The nation’s top official in charge of supervising credit unions today asked for “flexibility” should Congress decide to apply the Community Reinvestment Act to the institutions, saying not all credit unions are the same.
During a House Financial Services Committee oversight hearing, Rep. Emanual Cleaver (D-Mo.) said he has become “increasingly concerned” about credit unions. He cited Navy Federal Credit Union, which allegedly discriminated against Black and Latino individuals seeking home loans, and Citadel, which recently paid $6.5 million to resolve Justice Department allegations that it had engaged in redlining. Cleaver pressed National Credit Union Administration Chairman Todd Harper on his agency’s oversight of large credit unions.
“One of the things I’m concerned about is [Navy Federal and Citadel] are not involved with CRA,” Cleaver said. “And maybe they ought to be subject to the same requirements as the banks, of which they are in many cases larger.”
Harper said that Navy Federal would be the 25th largest institution in the country if it were a bank. He also noted that Congress has exempted federal credit unions from CRA requirements, although states such as Illinois and New York have adopted rules to apply CRA-like requirements on credit unions.

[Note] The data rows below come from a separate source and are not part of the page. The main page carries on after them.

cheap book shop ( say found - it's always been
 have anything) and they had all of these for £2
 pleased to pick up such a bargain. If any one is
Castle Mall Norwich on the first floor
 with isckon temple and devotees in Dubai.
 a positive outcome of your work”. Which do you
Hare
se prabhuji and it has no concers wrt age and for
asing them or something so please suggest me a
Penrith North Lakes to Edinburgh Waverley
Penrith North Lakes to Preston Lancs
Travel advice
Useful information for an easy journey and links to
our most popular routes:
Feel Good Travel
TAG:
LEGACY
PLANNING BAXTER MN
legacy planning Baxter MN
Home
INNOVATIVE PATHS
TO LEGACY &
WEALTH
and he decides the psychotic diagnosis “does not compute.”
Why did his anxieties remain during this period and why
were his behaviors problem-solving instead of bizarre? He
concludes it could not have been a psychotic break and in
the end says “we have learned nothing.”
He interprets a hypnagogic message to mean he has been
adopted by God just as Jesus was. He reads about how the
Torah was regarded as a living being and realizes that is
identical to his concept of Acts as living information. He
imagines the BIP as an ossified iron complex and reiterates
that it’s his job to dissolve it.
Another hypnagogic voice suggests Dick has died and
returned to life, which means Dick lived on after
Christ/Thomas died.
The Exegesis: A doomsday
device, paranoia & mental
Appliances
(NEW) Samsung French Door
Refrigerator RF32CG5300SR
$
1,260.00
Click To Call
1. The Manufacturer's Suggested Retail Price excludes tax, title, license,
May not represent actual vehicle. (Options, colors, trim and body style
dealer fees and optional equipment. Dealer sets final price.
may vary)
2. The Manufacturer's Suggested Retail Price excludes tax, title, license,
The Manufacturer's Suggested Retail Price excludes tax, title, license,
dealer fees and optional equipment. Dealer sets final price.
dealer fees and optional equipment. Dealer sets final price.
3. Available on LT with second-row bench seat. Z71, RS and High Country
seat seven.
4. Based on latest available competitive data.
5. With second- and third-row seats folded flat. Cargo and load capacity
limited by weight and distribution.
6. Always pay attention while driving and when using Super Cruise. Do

“If Congress were to move forward on CRA and applying it to credit unions, I would ask for flexibility given there are many different types of credit union charters overall,” Harper said.
Harper also stressed that the decision whether to apply the CRA to credit unions was one for Congress, not regulators. “What we can do within our existing authorities is to apply fair lending laws and examine for fair lending laws, and in recent years we’ve increased the amount of resources dedicated to fair lending to conduct more exams at large financial institutions,” he said.
Harper also was questioned by Rep. Bill Foster (D-Ill.) about a cyberattack last year that affected 60 credit unions and whether the NCUA should have the same authority to regulate credit unions’ third-party relationships as bank regulators have with the institutions they supervise. The NCUA chairman said the lack of vendor authority “is a growing regulatory blindspot” that the Government Accountability Office, Financial Stability Oversight Council and NCUA’s inspector general have all called on Congress to close.
“I agree with them on the need,” Harper said.